1995 North Atlantic Conference baseball tournament
- Teams: 6
- Format: Double-elimination
- Finals site: Frawley Stadium; Wilmington, DE;
- Champions: Delaware (1st title)
- Winning coach: Bob Hannah (1st title)
- MVP: Kris Doiron (Drexel)

= 1995 North Atlantic Conference baseball tournament =

American college baseball tournament

The 1995 North Atlantic Conference baseball tournament was held at Frawley Stadium in Wilmington, Delaware. The top six regular season finishers of the league's nine teams qualified for the double-elimination tournament. In the championship game, first-seeded Delaware defeated fifth-seeded Drexel, 12-2, to win its first tournament championship. As a result, Delaware received the North Atlantic's automatic bid to the 1995 NCAA tournament play-in round.

== Seeding ==
The top six finishers from the regular season were seeded one through six based on conference winning percentage only. They then played in a double-elimination format. In the first round, the one and six seeds were matched up in the first game, the two and five seeds in the second, and the three and four seeds in the third.
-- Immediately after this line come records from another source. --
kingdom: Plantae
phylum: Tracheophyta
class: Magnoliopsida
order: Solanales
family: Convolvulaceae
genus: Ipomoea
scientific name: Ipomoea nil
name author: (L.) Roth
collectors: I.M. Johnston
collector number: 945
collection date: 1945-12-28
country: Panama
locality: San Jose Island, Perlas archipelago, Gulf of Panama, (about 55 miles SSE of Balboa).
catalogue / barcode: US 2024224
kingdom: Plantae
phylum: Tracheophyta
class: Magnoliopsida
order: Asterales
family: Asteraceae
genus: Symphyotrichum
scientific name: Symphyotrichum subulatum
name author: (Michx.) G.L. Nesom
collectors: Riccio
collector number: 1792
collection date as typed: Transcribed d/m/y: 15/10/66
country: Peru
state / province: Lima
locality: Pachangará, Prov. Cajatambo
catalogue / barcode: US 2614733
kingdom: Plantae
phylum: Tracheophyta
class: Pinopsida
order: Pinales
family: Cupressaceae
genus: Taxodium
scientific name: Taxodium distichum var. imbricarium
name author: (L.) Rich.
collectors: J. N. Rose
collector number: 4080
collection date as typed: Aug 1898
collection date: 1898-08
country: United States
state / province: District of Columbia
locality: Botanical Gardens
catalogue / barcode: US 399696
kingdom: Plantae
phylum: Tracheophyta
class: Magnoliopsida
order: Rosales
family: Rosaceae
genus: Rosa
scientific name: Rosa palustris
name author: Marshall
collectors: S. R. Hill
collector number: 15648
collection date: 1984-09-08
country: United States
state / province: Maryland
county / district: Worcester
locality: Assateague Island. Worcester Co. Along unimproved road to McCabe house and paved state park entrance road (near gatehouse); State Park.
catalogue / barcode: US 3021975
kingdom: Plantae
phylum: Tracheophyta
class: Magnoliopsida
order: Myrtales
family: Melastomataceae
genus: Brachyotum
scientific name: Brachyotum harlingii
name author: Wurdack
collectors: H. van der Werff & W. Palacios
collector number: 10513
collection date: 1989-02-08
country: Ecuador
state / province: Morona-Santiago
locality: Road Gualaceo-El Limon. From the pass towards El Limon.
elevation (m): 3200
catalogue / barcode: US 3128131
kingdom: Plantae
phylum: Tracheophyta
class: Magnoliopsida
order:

| Team | W | L | Pct. | GB | Seed |
|---|---|---|---|---|---|
| Delaware | 19 | 3 | .864 | – | 1 |
| Northeastern | 16 | 8 | .667 | 4 | 2 |
| Vermont | 15 | 9 | .625 | 5 | 3 |
| New Hampshire | 14 | 10 | .583 | 6 | 4 |
| Drexel | 11 | 12 | .478 | 8.5 | 5 |
| Maine | 11 | 13 | .458 | 9 | 6 |
| Hartford | 10 | 12 | .455 | 9 | – |
| Hofstra | 8 | 15 | 11.5 | 10 | – |
| Boston University | 1 | 23 | .042 | 19 | – |

== All-Tournament Team ==
The following players were named to the All-Tournament Team.

| Player | Team |
|---|---|
| Brian August | Delaware |
| Cliff Brumbaugh | Delaware |
| Andre Duffie | Delaware |
| Dan Hammer | Delaware |
| Ethan Jack | Delaware |
| Curt Schnur | Delaware |
| Kris Doiron | Drexel |
| Derek Gauthier | Northeastern |
| Mike O'Donnell | Northeastern |
| Dalyn Drown | Vermont |
| Anthony Valentine | New Hampshire |

=== Most Outstanding Player ===
Drexel pitcher and infielder Kris Doiron was named Most Outstanding Player.